(Data records)
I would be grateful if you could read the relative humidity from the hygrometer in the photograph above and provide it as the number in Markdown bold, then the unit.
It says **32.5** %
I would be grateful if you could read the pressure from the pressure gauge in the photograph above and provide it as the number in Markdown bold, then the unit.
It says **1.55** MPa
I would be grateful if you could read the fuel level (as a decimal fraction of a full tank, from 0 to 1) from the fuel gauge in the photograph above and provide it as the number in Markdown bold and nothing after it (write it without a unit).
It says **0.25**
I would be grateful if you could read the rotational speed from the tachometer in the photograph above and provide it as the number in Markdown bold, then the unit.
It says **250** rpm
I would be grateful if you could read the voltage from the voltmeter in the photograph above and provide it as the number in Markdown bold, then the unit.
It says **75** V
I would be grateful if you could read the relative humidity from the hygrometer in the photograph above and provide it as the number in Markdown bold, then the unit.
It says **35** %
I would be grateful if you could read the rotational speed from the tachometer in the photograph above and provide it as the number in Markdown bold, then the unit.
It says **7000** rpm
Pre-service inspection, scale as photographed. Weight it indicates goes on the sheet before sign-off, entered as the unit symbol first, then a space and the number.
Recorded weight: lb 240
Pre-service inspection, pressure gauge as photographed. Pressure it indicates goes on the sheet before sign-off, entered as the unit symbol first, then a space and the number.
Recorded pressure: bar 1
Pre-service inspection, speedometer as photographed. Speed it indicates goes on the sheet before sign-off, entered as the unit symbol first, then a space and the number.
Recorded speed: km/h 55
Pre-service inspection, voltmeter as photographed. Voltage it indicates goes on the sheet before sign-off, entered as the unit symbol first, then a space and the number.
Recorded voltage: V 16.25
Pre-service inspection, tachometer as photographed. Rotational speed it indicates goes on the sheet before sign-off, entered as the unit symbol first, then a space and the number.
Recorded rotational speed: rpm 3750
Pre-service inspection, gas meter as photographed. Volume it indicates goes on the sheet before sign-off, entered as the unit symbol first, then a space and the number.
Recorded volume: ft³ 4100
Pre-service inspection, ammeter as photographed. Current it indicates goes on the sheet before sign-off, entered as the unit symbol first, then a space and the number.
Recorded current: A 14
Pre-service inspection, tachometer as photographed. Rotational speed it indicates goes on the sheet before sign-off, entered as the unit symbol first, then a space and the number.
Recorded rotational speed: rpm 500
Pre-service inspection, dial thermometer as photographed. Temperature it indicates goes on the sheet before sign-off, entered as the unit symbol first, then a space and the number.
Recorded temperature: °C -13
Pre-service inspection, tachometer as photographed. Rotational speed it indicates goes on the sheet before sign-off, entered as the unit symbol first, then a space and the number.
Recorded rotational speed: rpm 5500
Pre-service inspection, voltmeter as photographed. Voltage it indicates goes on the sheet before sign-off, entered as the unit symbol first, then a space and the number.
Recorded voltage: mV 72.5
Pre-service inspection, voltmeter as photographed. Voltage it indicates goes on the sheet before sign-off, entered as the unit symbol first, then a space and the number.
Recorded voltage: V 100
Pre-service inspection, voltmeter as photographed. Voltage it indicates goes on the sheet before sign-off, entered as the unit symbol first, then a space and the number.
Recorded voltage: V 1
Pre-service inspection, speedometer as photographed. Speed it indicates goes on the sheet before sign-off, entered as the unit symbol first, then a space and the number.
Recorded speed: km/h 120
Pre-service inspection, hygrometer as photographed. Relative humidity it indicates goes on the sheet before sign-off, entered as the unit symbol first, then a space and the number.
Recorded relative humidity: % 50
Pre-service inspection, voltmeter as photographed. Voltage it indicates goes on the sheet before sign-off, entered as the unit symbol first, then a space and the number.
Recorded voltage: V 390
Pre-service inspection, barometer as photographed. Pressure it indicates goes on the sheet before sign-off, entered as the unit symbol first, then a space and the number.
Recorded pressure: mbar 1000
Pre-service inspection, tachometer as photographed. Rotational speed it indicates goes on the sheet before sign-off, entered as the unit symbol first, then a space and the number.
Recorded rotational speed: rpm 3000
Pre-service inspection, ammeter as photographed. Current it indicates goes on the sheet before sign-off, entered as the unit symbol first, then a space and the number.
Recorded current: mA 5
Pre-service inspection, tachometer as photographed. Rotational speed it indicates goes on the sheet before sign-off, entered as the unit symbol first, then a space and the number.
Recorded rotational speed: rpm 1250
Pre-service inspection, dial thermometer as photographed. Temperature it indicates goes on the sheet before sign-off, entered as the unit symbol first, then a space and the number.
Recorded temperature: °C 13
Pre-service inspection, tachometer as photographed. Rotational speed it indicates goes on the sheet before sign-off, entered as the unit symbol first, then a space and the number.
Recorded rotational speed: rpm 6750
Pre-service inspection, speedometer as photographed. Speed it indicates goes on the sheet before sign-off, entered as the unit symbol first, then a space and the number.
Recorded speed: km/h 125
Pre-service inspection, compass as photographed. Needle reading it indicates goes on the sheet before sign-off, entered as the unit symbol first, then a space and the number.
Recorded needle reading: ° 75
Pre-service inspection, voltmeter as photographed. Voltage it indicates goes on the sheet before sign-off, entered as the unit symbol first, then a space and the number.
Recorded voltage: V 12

> **ASSIGNMENT**
Reproduce the listing above word for word, line by line.

> **TASK RESULT**
I would be grateful if you could read the relative humidity from the hygrometer in the photograph above and provide it as the number in Markdown bold, then the unit.
It says **32.5** %
I would be grateful if you could read the pressure from the pressure gauge in the photograph above and provide it as the number in Markdown bold, then the unit.
It says **1.55** MPa
I would be grateful if you could read the fuel level (as a decimal fraction of a full tank, from 0 to 1) from the fuel gauge in the photograph above and provide it as the number in Markdown bold and nothing after it (write it without a unit).
It says **0.25**
I would be grateful if you could read the rotational speed from the tachometer in the photograph above and provide it as the number in Markdown bold, then the unit.
It says **250** rpm
I would be grateful if you could read the voltage from the voltmeter in the photograph above and provide it as the number in Markdown bold, then the unit.
It says **75** V
I would be grateful if you could read the relative humidity from the hygrometer in the photograph above and provide it as the number in Markdown bold, then the unit.
It says **35** %
I would be grateful if you could read the rotational speed from the tachometer in the photograph above and provide it as the number in Markdown bold, then the unit.
It says **7000** rpm
Pre-service inspection, scale as photographed. Weight it indicates goes on the sheet before sign-off, entered as the unit symbol first, then a space and the number.
Recorded weight: lb 240
Pre-service inspection, pressure gauge as photographed. Pressure it indicates goes on the sheet before sign-off, entered as the unit symbol first, then a space and the number.
Recorded pressure: bar 1
Pre-service inspection, speedometer as photographed. Speed it indicates goes on the sheet before sign-off, entered as the unit symbol first, then a space and the number.
Recorded speed: km/h 55
Pre-service inspection, voltmeter as photographed. Voltage it indicates goes on the sheet before sign-off, entered as the unit symbol first, then a space and the number.
Recorded voltage: V 16.25
Pre-service inspection, tachometer as photographed. Rotational speed it indicates goes on the sheet before sign-off, entered as the unit symbol first, then a space and the number.
Recorded rotational speed: rpm 3750
Pre-service inspection, gas meter as photographed. Volume it indicates goes on the sheet before sign-off, entered as the unit symbol first, then a space and the number.
Recorded volume: ft³ 4100
Pre-service inspection, ammeter as photographed. Current it indicates goes on the sheet before sign-off, entered as the unit symbol first, then a space and the number.
Recorded current: A 14
Pre-service inspection, tachometer as photographed. Rotational speed it indicates goes on the sheet before sign-off, entered as the unit symbol first, then a space and the number.
Recorded rotational speed: rpm 500
Pre-service inspection, dial thermometer as photographed. Temperature it indicates goes on the sheet before sign-off, entered as the unit symbol first, then a space and the number.
Recorded temperature: °C -13
Pre-service inspection, tachometer as photographed. Rotational speed it indicates goes on the sheet before sign-off, entered as the unit symbol first, then a space and the number.
Recorded rotational speed: rpm 5500
Pre-service inspection, voltmeter as photographed. Voltage it indicates goes on the sheet before sign-off, entered as the unit symbol first, then a space and the number.
Recorded voltage: mV 72.5
Pre-service inspection, voltmeter as photographed. Voltage it indicates goes on the sheet before sign-off, entered as the unit symbol first, then a space and the number.
Recorded voltage: V 100
Pre-service inspection, voltmeter as photographed. Voltage it indicates goes on the sheet before sign-off, entered as the unit symbol first, then a space and the number.
Recorded voltage: V 1
Pre-service inspection, speedometer as photographed. Speed it indicates goes on the sheet before sign-off, entered as the unit symbol first, then a space and the number.
Recorded speed: km/h 120
Pre-service inspection, hygrometer as photographed. Relative humidity it indicates goes on the sheet before sign-off, entered as the unit symbol first, then a space and the number.
Recorded relative humidity: % 50
Pre-service inspection, voltmeter as photographed. Voltage it indicates goes on the sheet before sign-off, entered as the unit symbol first, then a space and the number.
Recorded voltage: V 390
Pre-service inspection, barometer as photographed. Pressure it indicates goes on the sheet before sign-off, entered as the unit symbol first, then a space and the number.
Recorded pressure: mbar 1000
Pre-service inspection, tachometer as photographed. Rotational speed it indicates goes on the sheet before sign-off, entered as the unit symbol first, then a space and the number.
Recorded rotational speed: rpm 3000
Pre-service inspection, ammeter as photographed. Current it indicates goes on the sheet before sign-off, entered as the unit symbol first, then a space and the number.
Recorded current: mA 5
Pre-service inspection, tachometer as photographed. Rotational speed it indicates goes on the sheet before sign-off, entered as the unit symbol first, then a space and the number.
Recorded rotational speed: rpm 1250
Pre-service inspection, dial thermometer as photographed. Temperature it indicates goes on the sheet before sign-off, entered as the unit symbol first, then a space and the number.
Recorded temperature: °C 13
Pre-service inspection, tachometer as photographed. Rotational speed it indicates goes on the sheet before sign-off, entered as the unit symbol first, then a space and the number.
Recorded rotational speed: rpm 6750
Pre-service inspection, speedometer as photographed. Speed it indicates goes on the sheet before sign-off, entered as the unit symbol first, then a space and the number.
Recorded speed: km/h 125
Pre-service inspection, compass as photographed. Needle reading it indicates goes on the sheet before sign-off, entered as the unit symbol first, then a space and the number.
Recorded needle reading: ° 75
Pre-service inspection, voltmeter as photographed. Voltage it indicates goes on the sheet before sign-off, entered as the unit symbol first, then a space and the number.
Recorded voltage: V 12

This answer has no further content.